Monday, 22 January 2018

If you go down to the woods today, you might hear a bit of te reo #PopUpGlobe



Pic by Stuff

In Shakespeare's outrageous comedy A Midsummer Night's Dream batshit crazy things happen to serious young things who have escaped the city's strictures for the unfamiliar and faintly dangerous delights of the forest, wherein they are made sport of by those who have born and grew up there: by a race of fairies invisible to the erstwhile city-dwellers whose puckish ways, however, are not.

They, and every receptive audience for the Dream (if the director is doing it right), are always in for a big surprise.

So too, it has been reported, were many of the audience for the Auckland Pop-Up Globe's production over the weekend -- surprised to discover that the fairies, the original inhabitants of the play's strange lands, were represented in this production by two Maori warriors and a wahine speaking in te reo. According to the Herald, who have clearly been simply trawling Facebook to muster controversy where there is none:
Online reviews left about the Pop-up Globe performance said the move was 'disrespectful' and 'bastardising' Shakespeare and confusing for audiences. Other theatre goers have made their equally damning views direct to the venue's management...
One person wrote on social media the use of Te Reo in A Midsummer Night's Dream "spoilt what otherwise was a thoroughly entertaining and professional production." In a Facebook review, another disgruntled theatre goer said the decision to have the fairies speak in Maori meant only two people at his count could understand what was being said.
The reporter does not say how many in total were included in that count, but she is at pains to link "the debate about the use of Te Reo Maori" in the production at the Globe with "the debate about the use of Te Reo Maori" elsewhere which, she says, "has flared several times in recent months ... [including] former National Party leader Don Brash clashing with RNZ's Kim Hill on her Saturday morning show over the public broadcaster's use of Maori greetings on air."

Linking the two "debates" seems to be both unhelpful and disingenuous. Because as every theatre-goer knows, it is possible to destroy a play with errant direction even if you support the director's intentions.

But as everyone leaving the play on Saturday night in tears of laughter could attest, this is not a play that has been destroyed. Far from it. In this setting, and with this directorial choice, the play comes alive.

As it happens, I too was at the show on Saturday night, and I was one of those wiping my eyes of tears when I left (and my Saturday-night-best of blood, but that, dear readers, is another story). And far from being surprised by the speaking of a strange tongue for 20% of the time, I was fully prepared for it -- indeed, I was coming back for a second time having enjoyed the first performance so much. And I will be back again for more before this season ends.

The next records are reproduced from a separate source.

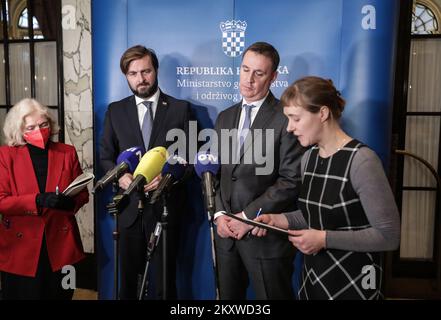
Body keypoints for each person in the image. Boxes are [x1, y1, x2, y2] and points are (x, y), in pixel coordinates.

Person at [252, 76, 401, 300]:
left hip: (355, 284)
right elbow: (317, 214)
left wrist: (324, 239)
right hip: (313, 282)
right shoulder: (308, 158)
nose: (290, 128)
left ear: (322, 113)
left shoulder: (362, 161)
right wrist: (277, 220)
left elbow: (388, 235)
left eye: (295, 119)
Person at [213, 42, 304, 299]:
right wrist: (219, 214)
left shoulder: (286, 118)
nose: (249, 80)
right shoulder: (224, 117)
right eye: (245, 69)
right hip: (226, 236)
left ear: (273, 77)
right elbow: (215, 174)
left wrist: (247, 216)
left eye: (259, 73)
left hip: (265, 237)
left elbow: (291, 179)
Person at [100, 45, 192, 300]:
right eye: (133, 73)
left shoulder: (180, 109)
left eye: (146, 71)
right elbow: (106, 156)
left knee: (164, 284)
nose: (141, 79)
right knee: (127, 285)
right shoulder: (115, 111)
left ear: (156, 70)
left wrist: (168, 177)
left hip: (165, 210)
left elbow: (190, 159)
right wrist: (120, 176)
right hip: (128, 211)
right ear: (126, 76)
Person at [0, 98, 89, 300]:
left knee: (62, 295)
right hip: (21, 249)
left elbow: (82, 193)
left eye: (43, 124)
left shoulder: (67, 152)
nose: (39, 131)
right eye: (30, 127)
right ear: (19, 130)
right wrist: (38, 200)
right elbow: (2, 201)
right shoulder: (5, 156)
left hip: (61, 245)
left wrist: (72, 203)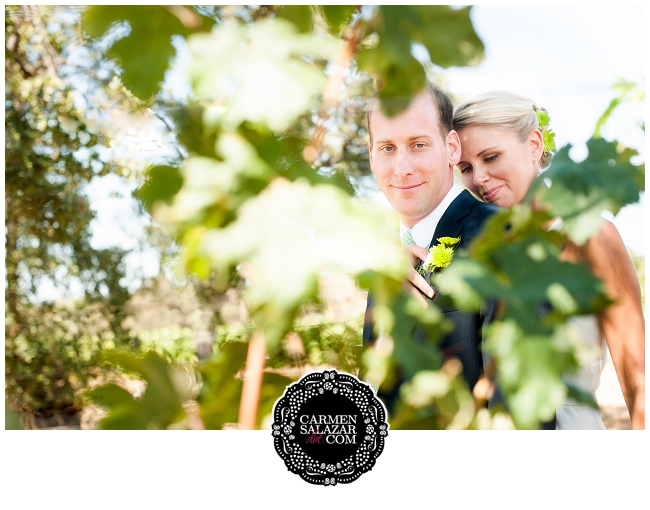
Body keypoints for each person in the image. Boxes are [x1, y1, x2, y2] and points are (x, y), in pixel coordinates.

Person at [412, 90, 645, 429]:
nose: (478, 178)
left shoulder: (590, 236)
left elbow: (637, 380)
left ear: (534, 144)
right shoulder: (471, 251)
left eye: (491, 157)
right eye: (465, 167)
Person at [362, 83, 499, 412]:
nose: (402, 168)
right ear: (371, 156)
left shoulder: (500, 237)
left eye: (418, 145)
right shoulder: (384, 261)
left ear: (452, 148)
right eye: (387, 148)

Because, what the reporter fails to point out is one very salient fact: this is a damned fine show! It is truly world class. The performances are stellar, the setting is superb, and the choice to use tangata whenua to represent the forest's native fairy folk is as thematically sound as it is dramatically stunning. Who better to represent the original forest folk than our original forest folk? And that choice being made, why wouldn't you ask them to speak in that original language? If it adds an air of unreality, then that is precisely what the Dream should do!

But there is much of it we can't understand? And so what -- there is much in Shakespeare's own English that is difficult for many to parse, and we don't usually play the Bard with subtitles. And there is much more of Shakespeare's original text that is cut in every production in order to reduce the show time -- a chainsaw being taken to the text that in some cases will see it reduced by as much as half!

But, comes the response, courtesy of the Herald's Facebook trawl, "This [is] silly because the fairies revealed key plot points." And indeed they do -- and apparently the Herald's erstwhile online reviewer is unfamiliar with the art of mime, which these actors speaking te reo use superbly to tell the story. The spells they cast over the various players could not be more clear if they were telegraphed; and if the reasons for their playfulness are not always clear, let me assure you that they are far more so than in many an opera sung in an unfamiliar European tongue. There are enough signposts in this Dream to understand where we are being led, both by mime and by the familiar-enough words of te reo each of us do know that pepper the text.

And as the play's director and Pop-Up Globe founder Miles Gregory explains (the man without whom, it should be remembered, this exciting theatre concept would not even exist),
 having the fairies speak Te Reo was a long-held dream because in Shakespeare's original work the fairies were written as communicating in a language unfamiliar to the other characters. "So to me, having the fairies speak another language enhances the storytelling and provides a fresh and exciting take on a play that is extremely well known."
And so it is, and so it does. That the storytelling is done in such a setting by such consummate performers only adds to the excitement.

Puck (played as a Maori warrior you truly believe could girdle the globe) is outstanding, he steals the show (as every good Puck should); Oberon provides deft support; and if Titania is more statuesque than seductive, she/he comes into her own when seduced herself by Nick Bottom's ass. (If you don't know, then you really must come along and find out!)

For me, the bitching, and the reportage about it, are just so much colourless carping. As an amused Puck says after watching the hilarious knock-down drag-out fight that climaxes Act III,
"Pakeha!" 
On Saturday night, that one beautifully-timed word brought the house down.